_Work order_
Could you repeat exactly the lines from the one containing "在全球範圍內進行特許經營，提供一致的線上、店內" through the last line of the records, with no pictures?

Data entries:
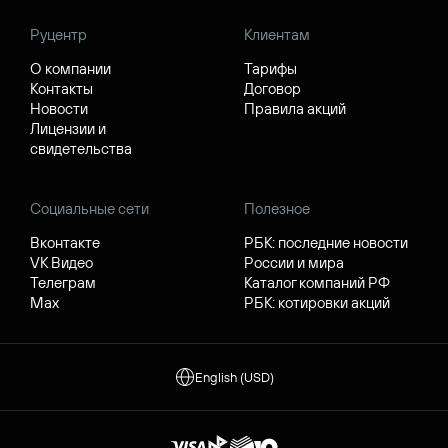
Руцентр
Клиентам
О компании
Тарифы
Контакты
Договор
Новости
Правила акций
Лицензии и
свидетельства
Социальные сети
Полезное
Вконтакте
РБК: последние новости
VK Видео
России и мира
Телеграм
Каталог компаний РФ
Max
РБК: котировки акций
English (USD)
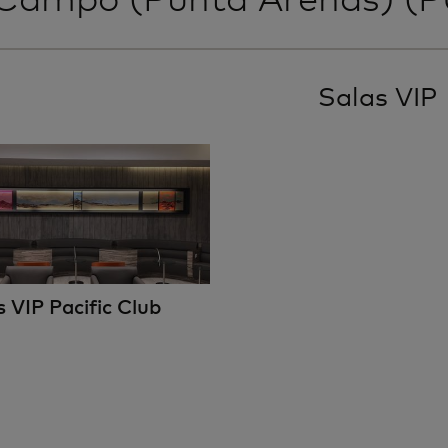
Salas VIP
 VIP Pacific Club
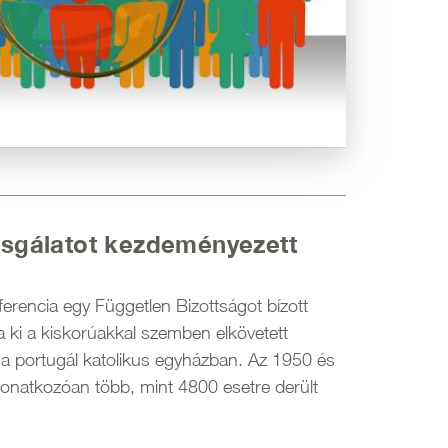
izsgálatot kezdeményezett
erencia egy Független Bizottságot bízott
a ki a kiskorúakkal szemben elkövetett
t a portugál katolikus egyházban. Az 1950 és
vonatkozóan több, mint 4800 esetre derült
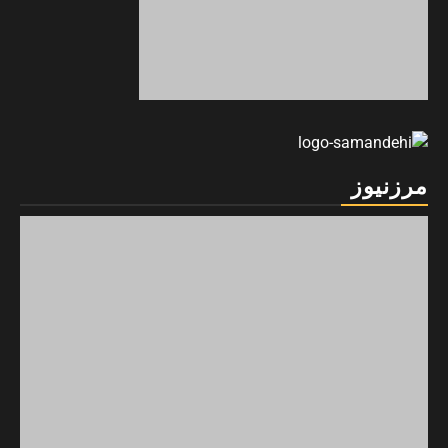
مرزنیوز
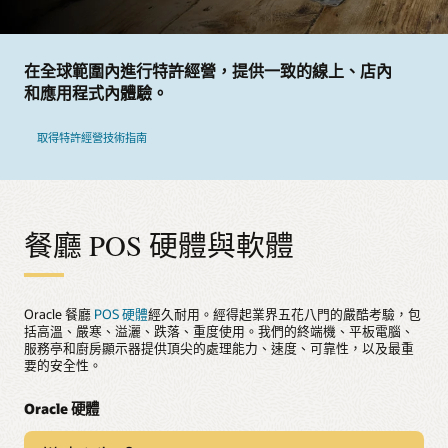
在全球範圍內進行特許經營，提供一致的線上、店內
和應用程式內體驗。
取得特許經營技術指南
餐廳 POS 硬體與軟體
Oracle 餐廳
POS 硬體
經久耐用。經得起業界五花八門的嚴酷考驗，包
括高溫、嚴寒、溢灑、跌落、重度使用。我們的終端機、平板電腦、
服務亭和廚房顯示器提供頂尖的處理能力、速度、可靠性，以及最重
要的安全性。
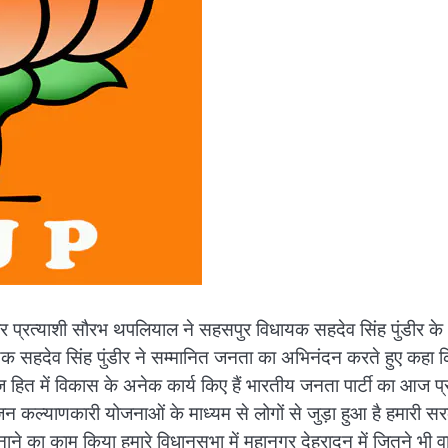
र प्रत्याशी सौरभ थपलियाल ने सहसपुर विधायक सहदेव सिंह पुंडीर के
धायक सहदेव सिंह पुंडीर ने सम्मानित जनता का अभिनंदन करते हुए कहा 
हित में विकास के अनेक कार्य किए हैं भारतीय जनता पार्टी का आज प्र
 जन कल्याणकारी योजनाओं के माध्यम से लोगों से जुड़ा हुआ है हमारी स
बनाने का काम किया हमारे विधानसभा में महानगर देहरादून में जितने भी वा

_Solution_
在全球範圍內進行特許經營，提供一致的線上、店內
和應用程式內體驗。
取得特許經營技術指南
餐廳 POS 硬體與軟體
Oracle 餐廳
POS 硬體
經久耐用。經得起業界五花八門的嚴酷考驗，包
括高溫、嚴寒、溢灑、跌落、重度使用。我們的終端機、平板電腦、
服務亭和廚房顯示器提供頂尖的處理能力、速度、可靠性，以及最重
要的安全性。
र प्रत्याशी सौरभ थपलियाल ने सहसपुर विधायक सहदेव सिंह पुंडीर के
धायक सहदेव सिंह पुंडीर ने सम्मानित जनता का अभिनंदन करते हुए कहा 
हित में विकास के अनेक कार्य किए हैं भारतीय जनता पार्टी का आज प्र
 जन कल्याणकारी योजनाओं के माध्यम से लोगों से जुड़ा हुआ है हमारी स
बनाने का काम किया हमारे विधानसभा में महानगर देहरादून में जितने भी वा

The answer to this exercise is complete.